RMT general secretary Mick Lynch is expected to meet recently-appointed transport secretary Mark Harper today, just after the union called four more 48-hour strikes in December and January.
ASLEF is also staging a 24-hour drivers’ strike on Saturday.
Mr Lynch has repeatedly accused the government of placing a ‘dead hand’ on the talks between the union, Network Rail and the train operators which are aimed at reaching a settlement in the long-running dispute over pay and conditions..
Earlier this week he said: ‘The employers are in disarray and saying different things to different people, sometimes at the same time. This whole process has become a farce that only the new secretary of state can resolve.’
Speaking to the BBC in Scotland, the RMT’s assistant general secretary John Leach said: ‘Let’s hope that the third secretary of state down in England in less than six months has got something better to say than Grant Shapps and Anne-Marie Trevelyan before him and actually puts his shoulder behind the wheel and gets a deal moving.’
Meanwhile, the MP for Buckingham Greg Smith has told the Daily Telegraph that he is urging the transport secretary to cancel Network Rail’s engineering works over Christmas because of the disruptive effect of the latest RMT strikes.

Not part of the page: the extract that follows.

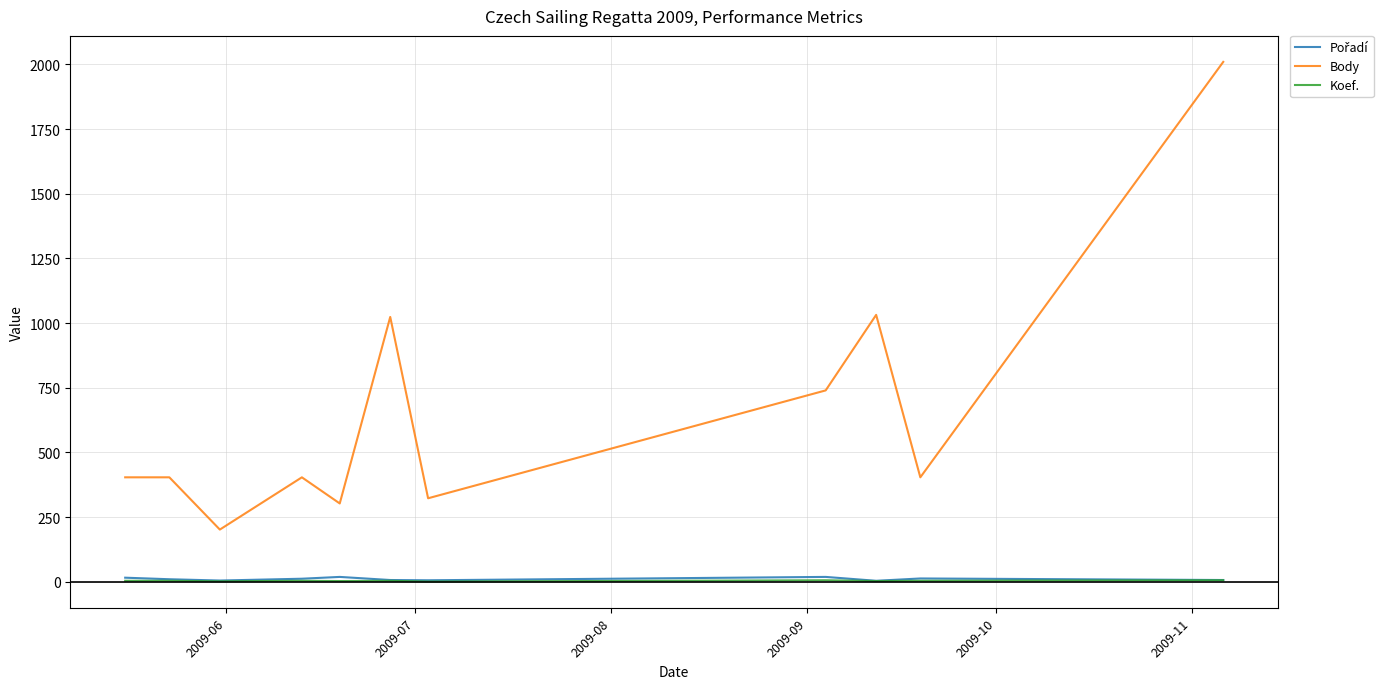

What is the smallest value displayed?

1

He was quoted as saying: ‘The new rail strike dates are particularly disruptive to our economy during a delicate financial environment when traders and hospitality desperately need a good festive period.

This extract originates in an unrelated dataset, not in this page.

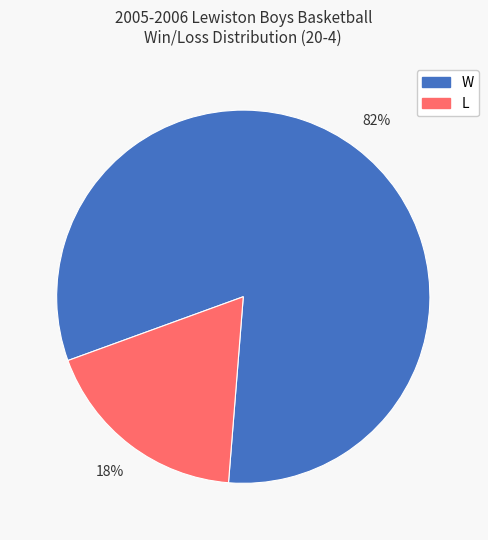

The L slice represents 13% of the pie. True or false?

False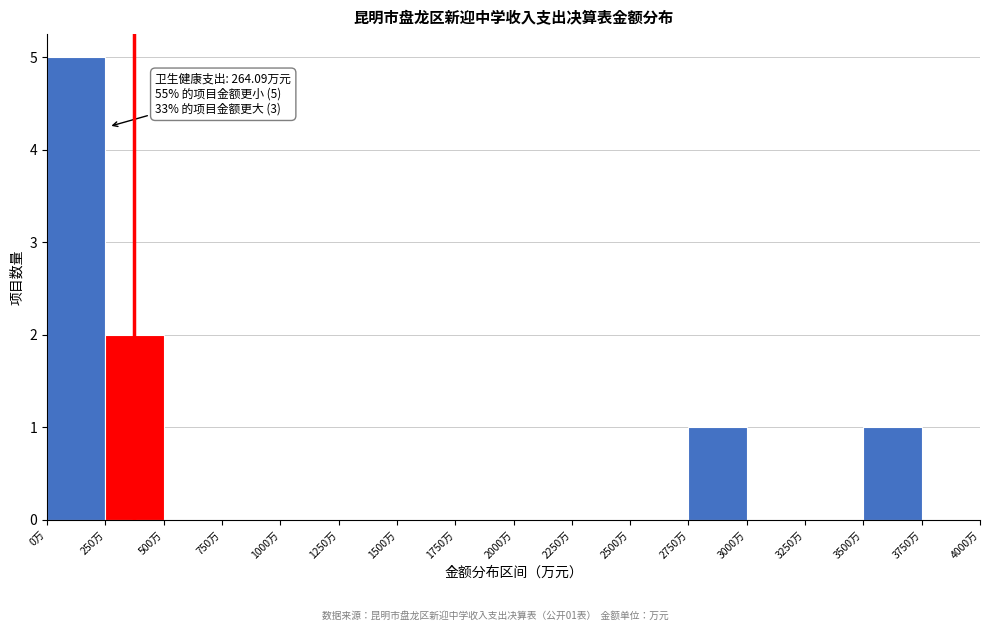

Over which range of the x-axis is the bar tallest?

0 to 250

‘On top of militant union action, the last thing rail passengers need is the endless disruption from engineering works.’
Mr Smith also opposes HS2, and has called for the project to be abandoned because of the financial crisis. In spite of this, the Chancellor dismissed calls for HS2 to be further cut back or even cancelled in his Autumn Statement last Friday. Jeremy Hunt told the Commons that funding would be available to continue building HS2 to Manchester as well as East West Rail and the ‘core’ elements of Northern Powerhouse Rail.